The ecophysiological interpretation of carbon (δ13C) and oxygen (δ18O) isotopes in cellulose at a seasonal scale hinges upon identifying rates of tree-ring development as they vary throughout the growing season. Recent insights in xylogenesis have improved our knowledge of the timing of the different phases of cell development but have not yet been incorporated into isotopic analysis of tree rings. To that end, we have developed novel approaches for using the isotope composition of tree-ring subdivisions to study seasonal dynamics in tree-climate relations. We examined the δ13C and δ18O, across thirty years, in earlywood (EW), false latewood (FLW, a narrow band of latewood-like cells within the EW), summerwood (SW, a band of EW-like cells following FLW), and latewood (LW) in ponderosa pine (Pinus ponderosa) from a montane forest in the Southwestern U.S. By combining xylogenesis observations of tree-rings with isotopic analyses of serial sub-sections of tree rings, we aimed to determine proper alignment between isotope fractionation processes and associated climate drivers, and to understand the seasonal hydroclimate (precipitation versus atmospheric humidity) controls on isotope fractionation.
Results/Conclusions
We observed a consistent pattern of intra-seasonal δ13C and δ18O with the greatest depletion in the heavier isotopes occurring in the FLW and SW subdivisions, and the greatest enrichment in the heavier isotopes occurring at the earliest and latest ring boundaries in the EW and LW subdivisions.

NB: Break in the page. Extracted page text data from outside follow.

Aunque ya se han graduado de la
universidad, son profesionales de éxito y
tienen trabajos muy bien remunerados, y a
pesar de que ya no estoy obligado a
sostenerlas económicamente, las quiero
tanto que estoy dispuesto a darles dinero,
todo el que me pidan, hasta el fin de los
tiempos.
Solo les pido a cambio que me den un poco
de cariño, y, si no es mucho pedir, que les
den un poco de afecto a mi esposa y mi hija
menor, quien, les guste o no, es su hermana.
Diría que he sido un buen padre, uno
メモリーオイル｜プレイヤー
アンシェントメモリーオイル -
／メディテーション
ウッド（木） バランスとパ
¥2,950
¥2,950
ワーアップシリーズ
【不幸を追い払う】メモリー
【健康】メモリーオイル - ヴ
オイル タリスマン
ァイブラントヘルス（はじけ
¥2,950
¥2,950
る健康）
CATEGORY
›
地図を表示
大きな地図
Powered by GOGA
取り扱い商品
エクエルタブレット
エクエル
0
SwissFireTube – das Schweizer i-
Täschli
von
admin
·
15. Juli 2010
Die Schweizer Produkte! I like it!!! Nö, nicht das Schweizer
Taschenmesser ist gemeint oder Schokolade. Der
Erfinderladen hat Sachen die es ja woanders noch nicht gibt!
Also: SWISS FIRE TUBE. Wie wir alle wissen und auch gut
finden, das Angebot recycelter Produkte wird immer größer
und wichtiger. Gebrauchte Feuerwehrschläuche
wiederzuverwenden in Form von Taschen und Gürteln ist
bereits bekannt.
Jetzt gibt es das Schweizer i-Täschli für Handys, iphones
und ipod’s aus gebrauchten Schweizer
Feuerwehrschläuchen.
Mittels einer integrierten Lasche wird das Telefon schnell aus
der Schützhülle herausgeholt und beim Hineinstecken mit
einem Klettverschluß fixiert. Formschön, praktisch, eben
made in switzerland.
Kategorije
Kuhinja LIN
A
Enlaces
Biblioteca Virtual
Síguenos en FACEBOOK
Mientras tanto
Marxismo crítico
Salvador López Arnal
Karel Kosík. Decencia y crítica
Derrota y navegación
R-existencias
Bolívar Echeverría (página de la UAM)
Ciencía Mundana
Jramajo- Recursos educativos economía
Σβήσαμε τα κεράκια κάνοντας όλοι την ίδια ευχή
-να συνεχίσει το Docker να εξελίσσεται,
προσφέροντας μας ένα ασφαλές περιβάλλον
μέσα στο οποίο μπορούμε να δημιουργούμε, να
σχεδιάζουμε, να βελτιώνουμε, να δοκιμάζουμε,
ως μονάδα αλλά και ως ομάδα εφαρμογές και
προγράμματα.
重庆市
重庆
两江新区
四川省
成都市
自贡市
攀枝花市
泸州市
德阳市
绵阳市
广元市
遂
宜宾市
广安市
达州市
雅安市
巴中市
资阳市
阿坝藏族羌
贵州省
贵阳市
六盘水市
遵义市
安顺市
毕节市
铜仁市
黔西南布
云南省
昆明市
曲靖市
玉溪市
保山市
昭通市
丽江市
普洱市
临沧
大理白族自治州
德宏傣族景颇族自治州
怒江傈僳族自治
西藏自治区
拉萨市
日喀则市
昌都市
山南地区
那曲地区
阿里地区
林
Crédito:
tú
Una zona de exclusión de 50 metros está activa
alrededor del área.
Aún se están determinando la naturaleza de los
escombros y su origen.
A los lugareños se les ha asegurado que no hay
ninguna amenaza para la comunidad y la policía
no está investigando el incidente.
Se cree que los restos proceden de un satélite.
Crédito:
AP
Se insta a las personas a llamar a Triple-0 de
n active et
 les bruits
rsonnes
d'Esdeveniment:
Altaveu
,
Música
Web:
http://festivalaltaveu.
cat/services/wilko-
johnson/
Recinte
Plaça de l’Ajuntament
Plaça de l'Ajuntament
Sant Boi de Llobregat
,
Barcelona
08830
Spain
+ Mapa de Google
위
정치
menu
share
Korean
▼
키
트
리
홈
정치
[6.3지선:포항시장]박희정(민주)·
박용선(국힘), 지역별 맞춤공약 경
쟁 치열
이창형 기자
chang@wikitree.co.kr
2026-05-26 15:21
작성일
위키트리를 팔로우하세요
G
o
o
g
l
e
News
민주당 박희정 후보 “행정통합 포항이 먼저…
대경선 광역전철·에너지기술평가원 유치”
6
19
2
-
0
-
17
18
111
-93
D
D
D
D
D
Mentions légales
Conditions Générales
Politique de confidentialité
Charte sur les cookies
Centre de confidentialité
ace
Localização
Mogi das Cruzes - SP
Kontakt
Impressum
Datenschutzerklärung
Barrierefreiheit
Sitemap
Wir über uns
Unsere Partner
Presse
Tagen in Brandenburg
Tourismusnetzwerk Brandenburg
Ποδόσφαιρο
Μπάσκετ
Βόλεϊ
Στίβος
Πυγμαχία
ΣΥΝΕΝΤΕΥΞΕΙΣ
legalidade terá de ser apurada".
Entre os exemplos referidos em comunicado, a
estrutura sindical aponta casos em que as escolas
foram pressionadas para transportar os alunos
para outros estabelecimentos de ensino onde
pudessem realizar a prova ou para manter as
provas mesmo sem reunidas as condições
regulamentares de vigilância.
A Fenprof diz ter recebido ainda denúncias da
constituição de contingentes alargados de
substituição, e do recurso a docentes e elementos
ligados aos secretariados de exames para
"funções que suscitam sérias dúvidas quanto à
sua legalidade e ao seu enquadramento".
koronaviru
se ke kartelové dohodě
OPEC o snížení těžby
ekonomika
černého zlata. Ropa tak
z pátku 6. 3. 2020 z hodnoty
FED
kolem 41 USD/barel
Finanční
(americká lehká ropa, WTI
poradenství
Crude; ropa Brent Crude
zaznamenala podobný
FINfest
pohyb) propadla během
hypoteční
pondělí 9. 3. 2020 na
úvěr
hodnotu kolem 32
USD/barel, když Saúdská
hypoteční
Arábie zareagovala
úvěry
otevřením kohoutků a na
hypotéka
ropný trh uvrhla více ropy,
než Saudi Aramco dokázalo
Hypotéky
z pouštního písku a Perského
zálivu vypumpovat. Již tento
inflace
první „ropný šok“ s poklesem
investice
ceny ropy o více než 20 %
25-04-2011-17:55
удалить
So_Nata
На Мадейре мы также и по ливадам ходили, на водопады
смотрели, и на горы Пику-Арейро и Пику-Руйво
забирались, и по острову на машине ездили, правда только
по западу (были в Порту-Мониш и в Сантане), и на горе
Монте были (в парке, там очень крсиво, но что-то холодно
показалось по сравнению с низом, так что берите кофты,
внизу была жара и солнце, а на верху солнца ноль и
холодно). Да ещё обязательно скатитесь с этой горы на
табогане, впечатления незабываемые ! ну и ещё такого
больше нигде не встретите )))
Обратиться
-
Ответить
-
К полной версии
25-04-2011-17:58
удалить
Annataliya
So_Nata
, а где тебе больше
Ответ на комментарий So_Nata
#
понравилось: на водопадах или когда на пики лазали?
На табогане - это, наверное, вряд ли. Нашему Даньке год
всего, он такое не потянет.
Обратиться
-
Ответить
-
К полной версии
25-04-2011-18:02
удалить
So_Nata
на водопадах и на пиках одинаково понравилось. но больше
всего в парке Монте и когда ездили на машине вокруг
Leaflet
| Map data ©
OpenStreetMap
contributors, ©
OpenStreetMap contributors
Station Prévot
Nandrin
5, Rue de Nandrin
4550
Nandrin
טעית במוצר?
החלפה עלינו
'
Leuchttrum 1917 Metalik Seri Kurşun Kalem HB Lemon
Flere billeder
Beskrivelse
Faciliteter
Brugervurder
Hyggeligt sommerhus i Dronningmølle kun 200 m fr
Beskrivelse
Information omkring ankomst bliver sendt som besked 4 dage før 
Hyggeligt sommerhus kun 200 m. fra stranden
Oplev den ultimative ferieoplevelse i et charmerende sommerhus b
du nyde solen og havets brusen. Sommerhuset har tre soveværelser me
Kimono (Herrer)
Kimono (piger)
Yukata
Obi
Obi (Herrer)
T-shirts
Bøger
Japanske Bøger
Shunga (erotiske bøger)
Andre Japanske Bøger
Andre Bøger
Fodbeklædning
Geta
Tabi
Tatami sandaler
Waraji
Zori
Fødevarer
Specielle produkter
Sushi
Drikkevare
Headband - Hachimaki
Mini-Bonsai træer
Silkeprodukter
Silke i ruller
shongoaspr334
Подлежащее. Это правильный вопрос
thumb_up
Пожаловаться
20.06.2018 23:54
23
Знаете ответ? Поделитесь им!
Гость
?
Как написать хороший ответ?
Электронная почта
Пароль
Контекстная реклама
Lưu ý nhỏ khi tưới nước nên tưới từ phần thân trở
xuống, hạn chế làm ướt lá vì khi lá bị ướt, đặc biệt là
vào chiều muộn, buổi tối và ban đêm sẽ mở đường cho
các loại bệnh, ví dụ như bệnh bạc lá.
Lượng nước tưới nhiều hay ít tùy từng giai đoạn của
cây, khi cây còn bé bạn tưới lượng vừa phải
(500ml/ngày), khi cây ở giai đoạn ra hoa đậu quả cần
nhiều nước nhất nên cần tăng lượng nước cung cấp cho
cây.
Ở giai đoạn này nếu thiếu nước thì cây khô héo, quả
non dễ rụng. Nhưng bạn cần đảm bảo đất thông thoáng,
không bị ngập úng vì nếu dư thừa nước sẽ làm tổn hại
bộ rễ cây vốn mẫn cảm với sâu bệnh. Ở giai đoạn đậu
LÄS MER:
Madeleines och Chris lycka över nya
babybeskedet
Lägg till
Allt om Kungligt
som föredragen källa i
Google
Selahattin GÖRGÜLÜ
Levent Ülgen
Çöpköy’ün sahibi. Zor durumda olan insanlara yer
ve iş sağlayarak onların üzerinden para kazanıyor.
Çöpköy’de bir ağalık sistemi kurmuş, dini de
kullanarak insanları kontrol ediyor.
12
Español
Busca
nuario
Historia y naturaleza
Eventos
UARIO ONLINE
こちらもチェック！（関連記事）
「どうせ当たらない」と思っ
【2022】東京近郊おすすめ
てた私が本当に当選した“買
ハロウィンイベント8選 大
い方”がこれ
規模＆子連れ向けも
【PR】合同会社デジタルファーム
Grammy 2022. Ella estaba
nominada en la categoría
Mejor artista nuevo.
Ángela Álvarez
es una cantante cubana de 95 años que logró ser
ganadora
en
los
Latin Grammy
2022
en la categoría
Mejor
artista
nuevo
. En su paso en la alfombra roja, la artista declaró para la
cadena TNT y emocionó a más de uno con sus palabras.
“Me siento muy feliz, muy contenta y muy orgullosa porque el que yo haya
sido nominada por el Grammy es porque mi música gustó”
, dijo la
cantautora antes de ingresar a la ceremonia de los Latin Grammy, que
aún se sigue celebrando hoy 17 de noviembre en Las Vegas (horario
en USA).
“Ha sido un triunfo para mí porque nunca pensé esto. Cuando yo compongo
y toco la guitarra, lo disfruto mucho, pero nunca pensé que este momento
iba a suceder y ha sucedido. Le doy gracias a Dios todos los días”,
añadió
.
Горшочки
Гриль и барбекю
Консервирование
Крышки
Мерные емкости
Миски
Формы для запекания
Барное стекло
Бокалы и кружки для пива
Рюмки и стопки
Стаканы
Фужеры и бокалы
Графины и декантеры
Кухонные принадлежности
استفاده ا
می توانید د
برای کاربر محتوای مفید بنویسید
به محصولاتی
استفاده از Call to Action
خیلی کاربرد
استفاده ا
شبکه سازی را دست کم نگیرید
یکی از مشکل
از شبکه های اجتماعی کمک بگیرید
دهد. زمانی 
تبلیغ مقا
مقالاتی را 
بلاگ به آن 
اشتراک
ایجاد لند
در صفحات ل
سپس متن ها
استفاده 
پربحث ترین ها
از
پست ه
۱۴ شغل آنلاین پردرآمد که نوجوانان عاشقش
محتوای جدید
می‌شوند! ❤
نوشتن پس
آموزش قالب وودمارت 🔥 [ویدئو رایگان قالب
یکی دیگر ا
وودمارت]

This pattern reflects relatively high intrinsic water-use efficiencies and high rates of evaporative fractionation during EW formation as compared to the FLW and LW subdivisions. This isotope distribution pattern is counter-intuitive, given the typical pattern of lower (higher) water stress and lower (higher) precipitation δ18O values during the cool (warm) season. However, use of a mechanistic isotope-climate model revealed that this pattern can be explained by the existence of higher evaporative demand during the late cool season (spring) and seasonal phenological lags, lasting several weeks, between the initial formation of tracheids and the production of cellulosic secondary cell-walls during maturation. These patterns highlight the role of summer monsoon in carbon-water coupling of the southwest montane forests.
Our results reveal new potential in the use of tree ring isotopes to reconstruct past tree-climate relations, if lags in cambial phenology are reconciled with isotope ratio observations.